** Directive 1 **
Report every line of the records that contains the string "qSketchRegion", treating uppercase and lowercase letters as different.

In 1892, the company changed its name to become the “Société Anonyme d’Ougrée” before absorbing the “Fabrique de Fer d’Ougrée”, a company which owned five-eighths of the shares of the Six Bonniers coal mine in Seraing. In 1900, Ougrée merged with the “Société anonyme des Charbonnages de Marihaye” to form the “Société anonyme d’Ougrée-Marihaye”. After their establishment, the “Société Anonyme d’Ougrée-Marihaye” added 4 more blast furnaces between 1900 and 1915 and as a result it became one of the main steel producers in Belgium in the early 20th century, producing about half a million tonnes of steel per year. The Six Bonniers colliery was never fully integrated into Ougrée-Marihaye, but its production was nevertheless combined with that of the group. It closed its doors in 1948. It was also at this time that the company decided to invest in the creation of the Bray coal mine, whose concession had just been sold by the “Société Anonyme des Charbonnages de Maurage et Boussoit”. In 1929, Ougrée-Marihaye continued its investments in Hainaut by buying the “Société Anonyme des Charbonnages de Fontaine l’Evêque”. Its installations were modernized and its production exported to the iron and steel installations linked to Ougrée-Marihaye. However, transport costs led the company to sell Fontaine l’Evêque to “S.A. des Aciéries et Minières de la Sambre” in 1936. The Bray coal mine was taken over by the Maurage and Boussoit coal mines before closing its doors in 1949. On October 24, 1953, a firedamp explosion caused the death of 26 miners and injured 14 others at the Many head office. The popular excitement was gigantic and a few days later, nearly 75,000 people attended the funeral. The headquarters of Many never recovered from this catastrophe and its construction sites remained at a standstill. In 1954, the coal mines linked to the Société anonyme d’Ougrée-Marihaye closed their doors but its steel activities were absorbed by the Société anonyme John Cockerill.

The outside of the Ougree Coke Works
The Coke Works cosntructed by the "Societe Anonyme John Cockerill" in Ougree in 1957.

Les Forges de la Providence

A further consolidation occurred in 1966 when “La Société Cockerill-Ougrée” merged with “Les Forges de la Providence” resulting in the “Société Cockerill-Ougrée-Providence”.

** Directive 2 **
Decide whether each statement below agrees with the passage on Ougrée-Marihaye above, answering yes or no and quoting the deciding words from the passage: (a) In 1900, Ougrée merged with the Société anonyme des Charbonnages de Marihaye. (b) The Six Bonniers colliery was fully integrated into Ougrée-Marihaye. (c) The firedamp explosion of October 24, 1953 killed 26 miners.

(Stored data entries)

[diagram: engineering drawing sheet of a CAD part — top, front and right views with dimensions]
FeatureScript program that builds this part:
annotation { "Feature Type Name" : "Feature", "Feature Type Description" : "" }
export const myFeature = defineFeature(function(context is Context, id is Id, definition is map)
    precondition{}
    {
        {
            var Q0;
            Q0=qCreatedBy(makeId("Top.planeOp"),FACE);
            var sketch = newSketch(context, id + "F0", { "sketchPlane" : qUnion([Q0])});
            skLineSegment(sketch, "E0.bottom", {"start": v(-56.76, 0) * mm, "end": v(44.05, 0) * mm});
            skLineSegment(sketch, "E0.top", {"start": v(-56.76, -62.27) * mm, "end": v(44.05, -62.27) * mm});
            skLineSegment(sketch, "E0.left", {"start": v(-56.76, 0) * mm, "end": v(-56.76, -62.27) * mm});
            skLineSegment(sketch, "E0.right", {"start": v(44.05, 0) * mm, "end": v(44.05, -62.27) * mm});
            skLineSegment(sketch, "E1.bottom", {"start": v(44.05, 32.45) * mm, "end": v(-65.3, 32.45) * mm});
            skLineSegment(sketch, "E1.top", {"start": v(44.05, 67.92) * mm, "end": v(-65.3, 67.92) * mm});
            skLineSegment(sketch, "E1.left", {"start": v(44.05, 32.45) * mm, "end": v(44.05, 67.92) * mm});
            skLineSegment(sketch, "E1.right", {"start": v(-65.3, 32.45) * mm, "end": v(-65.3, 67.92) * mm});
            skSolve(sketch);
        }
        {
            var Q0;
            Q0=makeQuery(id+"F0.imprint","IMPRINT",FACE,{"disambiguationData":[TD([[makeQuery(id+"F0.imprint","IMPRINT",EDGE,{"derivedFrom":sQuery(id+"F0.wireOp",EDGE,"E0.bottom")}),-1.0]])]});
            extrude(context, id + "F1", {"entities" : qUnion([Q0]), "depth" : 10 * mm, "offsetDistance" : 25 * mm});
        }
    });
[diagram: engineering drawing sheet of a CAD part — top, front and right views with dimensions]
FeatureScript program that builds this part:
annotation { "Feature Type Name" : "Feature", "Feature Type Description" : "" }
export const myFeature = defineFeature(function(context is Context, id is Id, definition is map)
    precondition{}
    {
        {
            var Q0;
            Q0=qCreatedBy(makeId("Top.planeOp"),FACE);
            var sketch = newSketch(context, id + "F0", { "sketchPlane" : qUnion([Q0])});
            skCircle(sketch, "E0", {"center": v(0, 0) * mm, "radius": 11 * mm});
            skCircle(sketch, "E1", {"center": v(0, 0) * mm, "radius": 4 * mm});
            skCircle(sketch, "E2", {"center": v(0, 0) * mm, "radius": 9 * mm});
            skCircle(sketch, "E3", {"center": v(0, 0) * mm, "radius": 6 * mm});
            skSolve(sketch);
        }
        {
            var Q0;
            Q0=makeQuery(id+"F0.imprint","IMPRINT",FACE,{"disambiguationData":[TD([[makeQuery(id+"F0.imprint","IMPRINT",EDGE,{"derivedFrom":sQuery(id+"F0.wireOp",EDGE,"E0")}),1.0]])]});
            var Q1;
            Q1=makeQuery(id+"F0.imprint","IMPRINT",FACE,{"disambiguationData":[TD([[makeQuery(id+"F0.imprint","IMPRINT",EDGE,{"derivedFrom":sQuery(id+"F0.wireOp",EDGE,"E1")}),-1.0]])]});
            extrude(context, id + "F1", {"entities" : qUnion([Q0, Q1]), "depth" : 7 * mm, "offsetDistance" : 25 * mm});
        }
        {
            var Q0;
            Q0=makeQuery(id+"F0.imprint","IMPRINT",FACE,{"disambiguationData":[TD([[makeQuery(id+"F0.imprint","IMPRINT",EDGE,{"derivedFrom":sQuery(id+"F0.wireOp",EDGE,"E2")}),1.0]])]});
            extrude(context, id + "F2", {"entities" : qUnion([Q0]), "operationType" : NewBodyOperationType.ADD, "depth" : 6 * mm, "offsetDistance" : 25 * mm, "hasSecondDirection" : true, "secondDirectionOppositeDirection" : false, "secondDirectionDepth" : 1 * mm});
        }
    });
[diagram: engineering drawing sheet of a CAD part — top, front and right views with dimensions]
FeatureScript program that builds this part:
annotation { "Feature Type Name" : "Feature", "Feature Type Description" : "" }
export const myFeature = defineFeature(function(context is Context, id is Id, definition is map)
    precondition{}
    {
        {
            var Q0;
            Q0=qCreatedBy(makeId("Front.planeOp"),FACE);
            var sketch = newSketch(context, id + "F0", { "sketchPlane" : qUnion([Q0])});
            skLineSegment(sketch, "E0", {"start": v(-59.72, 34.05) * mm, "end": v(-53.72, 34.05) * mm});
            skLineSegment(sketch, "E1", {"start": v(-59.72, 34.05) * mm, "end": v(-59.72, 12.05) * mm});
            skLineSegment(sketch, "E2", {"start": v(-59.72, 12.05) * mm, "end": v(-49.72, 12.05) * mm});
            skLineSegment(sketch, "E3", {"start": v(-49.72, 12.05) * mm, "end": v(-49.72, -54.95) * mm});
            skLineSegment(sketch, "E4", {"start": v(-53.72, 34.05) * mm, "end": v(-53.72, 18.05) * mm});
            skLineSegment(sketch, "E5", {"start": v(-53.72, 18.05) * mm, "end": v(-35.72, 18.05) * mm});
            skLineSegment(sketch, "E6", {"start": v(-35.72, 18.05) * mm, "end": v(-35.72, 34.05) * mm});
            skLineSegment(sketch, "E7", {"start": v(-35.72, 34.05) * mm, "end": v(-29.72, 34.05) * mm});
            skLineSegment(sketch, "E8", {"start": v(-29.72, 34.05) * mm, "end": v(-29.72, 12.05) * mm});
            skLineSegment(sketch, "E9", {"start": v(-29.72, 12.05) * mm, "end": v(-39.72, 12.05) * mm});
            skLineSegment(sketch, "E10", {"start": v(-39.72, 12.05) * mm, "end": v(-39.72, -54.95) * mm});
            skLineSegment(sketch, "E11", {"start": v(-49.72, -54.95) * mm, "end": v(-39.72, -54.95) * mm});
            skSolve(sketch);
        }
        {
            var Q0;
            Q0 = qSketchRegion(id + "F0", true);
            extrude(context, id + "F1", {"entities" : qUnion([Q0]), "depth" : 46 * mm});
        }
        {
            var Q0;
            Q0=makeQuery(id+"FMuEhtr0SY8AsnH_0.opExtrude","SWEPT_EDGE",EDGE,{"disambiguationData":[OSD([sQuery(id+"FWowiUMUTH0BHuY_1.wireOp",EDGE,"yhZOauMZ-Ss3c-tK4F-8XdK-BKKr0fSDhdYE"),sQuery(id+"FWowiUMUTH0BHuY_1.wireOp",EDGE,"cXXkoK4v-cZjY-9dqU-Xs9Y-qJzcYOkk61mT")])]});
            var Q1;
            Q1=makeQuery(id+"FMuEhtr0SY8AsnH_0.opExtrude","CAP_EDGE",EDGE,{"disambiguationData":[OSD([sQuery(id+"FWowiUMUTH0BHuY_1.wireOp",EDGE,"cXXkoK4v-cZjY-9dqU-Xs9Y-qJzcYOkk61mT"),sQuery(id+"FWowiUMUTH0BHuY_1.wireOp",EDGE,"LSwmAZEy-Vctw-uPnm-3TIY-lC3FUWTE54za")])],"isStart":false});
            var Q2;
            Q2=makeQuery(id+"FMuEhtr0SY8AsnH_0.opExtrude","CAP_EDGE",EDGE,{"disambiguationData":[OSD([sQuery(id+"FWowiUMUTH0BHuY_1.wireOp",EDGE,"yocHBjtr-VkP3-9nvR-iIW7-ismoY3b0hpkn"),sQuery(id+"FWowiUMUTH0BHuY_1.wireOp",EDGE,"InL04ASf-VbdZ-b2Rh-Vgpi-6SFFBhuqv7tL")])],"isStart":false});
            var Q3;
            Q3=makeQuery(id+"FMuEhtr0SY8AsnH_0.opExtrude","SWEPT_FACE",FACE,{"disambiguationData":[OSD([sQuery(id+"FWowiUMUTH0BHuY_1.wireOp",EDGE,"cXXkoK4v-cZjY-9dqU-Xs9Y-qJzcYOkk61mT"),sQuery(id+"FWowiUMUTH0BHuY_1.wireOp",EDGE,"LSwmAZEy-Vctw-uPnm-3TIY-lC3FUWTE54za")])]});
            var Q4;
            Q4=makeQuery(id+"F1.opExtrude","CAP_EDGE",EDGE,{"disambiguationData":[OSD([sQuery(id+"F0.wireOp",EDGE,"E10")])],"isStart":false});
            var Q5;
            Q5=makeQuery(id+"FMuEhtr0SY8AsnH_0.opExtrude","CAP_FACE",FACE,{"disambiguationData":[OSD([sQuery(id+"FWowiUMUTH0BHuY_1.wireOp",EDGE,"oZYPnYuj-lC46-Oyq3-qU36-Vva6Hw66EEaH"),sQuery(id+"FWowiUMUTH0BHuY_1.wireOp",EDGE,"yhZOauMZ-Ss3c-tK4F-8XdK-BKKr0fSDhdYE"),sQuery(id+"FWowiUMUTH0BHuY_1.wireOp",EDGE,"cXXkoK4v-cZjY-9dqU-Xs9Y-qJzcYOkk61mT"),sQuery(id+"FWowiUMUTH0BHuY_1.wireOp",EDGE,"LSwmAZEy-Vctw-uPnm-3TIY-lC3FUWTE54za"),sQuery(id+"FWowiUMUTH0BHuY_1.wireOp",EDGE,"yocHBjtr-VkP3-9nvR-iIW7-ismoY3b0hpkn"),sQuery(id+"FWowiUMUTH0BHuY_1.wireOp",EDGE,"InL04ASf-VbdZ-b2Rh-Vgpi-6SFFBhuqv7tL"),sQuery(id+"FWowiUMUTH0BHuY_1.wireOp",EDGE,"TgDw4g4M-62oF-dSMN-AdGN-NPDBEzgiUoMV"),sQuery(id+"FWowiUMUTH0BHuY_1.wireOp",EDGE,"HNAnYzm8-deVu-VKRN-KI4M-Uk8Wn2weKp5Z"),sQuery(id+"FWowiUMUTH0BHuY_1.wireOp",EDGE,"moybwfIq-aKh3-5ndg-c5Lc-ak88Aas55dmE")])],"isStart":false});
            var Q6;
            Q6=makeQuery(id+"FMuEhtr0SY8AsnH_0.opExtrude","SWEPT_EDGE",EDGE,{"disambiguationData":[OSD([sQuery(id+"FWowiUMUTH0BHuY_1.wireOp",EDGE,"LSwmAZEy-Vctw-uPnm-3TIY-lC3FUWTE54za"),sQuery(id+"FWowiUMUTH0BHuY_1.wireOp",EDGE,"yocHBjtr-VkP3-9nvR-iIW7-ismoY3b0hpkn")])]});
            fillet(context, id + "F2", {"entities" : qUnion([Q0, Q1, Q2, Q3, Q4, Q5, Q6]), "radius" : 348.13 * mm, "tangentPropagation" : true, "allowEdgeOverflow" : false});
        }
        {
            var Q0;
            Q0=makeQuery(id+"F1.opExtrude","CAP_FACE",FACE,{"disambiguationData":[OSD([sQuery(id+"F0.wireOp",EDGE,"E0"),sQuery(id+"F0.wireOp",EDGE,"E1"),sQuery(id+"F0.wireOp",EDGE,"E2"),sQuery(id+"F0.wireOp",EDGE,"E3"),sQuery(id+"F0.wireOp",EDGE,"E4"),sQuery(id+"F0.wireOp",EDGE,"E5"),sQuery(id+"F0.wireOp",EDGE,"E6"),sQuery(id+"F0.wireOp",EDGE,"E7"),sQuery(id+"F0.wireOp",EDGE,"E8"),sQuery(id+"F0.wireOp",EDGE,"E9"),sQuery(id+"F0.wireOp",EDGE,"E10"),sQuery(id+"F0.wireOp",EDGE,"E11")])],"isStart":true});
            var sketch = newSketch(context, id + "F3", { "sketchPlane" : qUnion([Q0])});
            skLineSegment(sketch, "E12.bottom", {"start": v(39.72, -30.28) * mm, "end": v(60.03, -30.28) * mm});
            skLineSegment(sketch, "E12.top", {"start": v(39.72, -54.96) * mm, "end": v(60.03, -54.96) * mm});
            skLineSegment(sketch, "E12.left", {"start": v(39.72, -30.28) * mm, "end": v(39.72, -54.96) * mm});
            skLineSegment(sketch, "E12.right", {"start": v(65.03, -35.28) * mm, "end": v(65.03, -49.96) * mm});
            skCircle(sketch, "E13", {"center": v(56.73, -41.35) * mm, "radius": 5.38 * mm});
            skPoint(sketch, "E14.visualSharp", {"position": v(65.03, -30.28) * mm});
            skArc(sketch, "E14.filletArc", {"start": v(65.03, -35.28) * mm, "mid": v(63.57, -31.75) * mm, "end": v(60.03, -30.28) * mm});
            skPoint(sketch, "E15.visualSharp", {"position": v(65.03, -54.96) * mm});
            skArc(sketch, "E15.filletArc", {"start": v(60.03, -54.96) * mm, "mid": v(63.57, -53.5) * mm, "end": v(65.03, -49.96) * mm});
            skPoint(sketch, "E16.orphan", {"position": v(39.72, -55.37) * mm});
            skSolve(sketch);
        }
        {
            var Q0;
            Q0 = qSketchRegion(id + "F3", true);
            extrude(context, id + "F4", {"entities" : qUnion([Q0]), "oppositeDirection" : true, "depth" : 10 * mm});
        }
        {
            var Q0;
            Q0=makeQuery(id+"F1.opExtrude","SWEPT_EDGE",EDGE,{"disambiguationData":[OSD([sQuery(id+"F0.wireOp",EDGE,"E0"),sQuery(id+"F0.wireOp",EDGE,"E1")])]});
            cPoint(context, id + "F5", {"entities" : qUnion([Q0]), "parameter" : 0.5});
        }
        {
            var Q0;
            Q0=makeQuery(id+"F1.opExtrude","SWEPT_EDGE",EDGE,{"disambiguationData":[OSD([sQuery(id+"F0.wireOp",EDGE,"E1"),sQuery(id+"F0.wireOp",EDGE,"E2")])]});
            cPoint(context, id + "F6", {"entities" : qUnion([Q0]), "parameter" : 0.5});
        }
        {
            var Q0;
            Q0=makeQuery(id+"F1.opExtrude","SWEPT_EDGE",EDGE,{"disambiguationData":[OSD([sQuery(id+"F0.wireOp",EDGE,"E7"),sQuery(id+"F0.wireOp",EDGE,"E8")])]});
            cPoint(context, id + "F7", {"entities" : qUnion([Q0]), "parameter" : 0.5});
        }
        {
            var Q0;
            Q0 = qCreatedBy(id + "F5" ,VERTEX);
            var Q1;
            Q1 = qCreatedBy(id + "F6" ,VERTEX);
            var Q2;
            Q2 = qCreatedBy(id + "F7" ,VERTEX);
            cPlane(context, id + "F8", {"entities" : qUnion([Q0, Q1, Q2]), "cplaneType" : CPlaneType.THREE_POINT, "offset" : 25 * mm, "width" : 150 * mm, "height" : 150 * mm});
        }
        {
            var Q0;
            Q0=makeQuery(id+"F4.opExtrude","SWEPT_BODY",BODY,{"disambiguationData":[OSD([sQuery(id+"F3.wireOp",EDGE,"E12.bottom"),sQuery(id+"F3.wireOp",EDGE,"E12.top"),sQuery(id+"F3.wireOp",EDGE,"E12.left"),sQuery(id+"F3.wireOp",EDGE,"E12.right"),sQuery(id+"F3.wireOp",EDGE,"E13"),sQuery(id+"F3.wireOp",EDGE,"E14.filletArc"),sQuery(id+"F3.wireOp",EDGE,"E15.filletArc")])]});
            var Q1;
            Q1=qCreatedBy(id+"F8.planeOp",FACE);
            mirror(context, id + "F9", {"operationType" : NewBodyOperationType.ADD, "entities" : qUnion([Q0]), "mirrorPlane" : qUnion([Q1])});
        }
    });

** Result 1 **
            Q0 = qSketchRegion(id + "F0", true);
            Q0 = qSketchRegion(id + "F3", true);

** Result 2 **
(a) Yes: "In 1900, Ougrée merged with the “Société anonyme des Charbonnages de Marihaye”"
(b) No: "The Six Bonniers colliery was never fully integrated into Ougrée-Marihaye"
(c) Yes: "a firedamp explosion caused the death of 26 miners"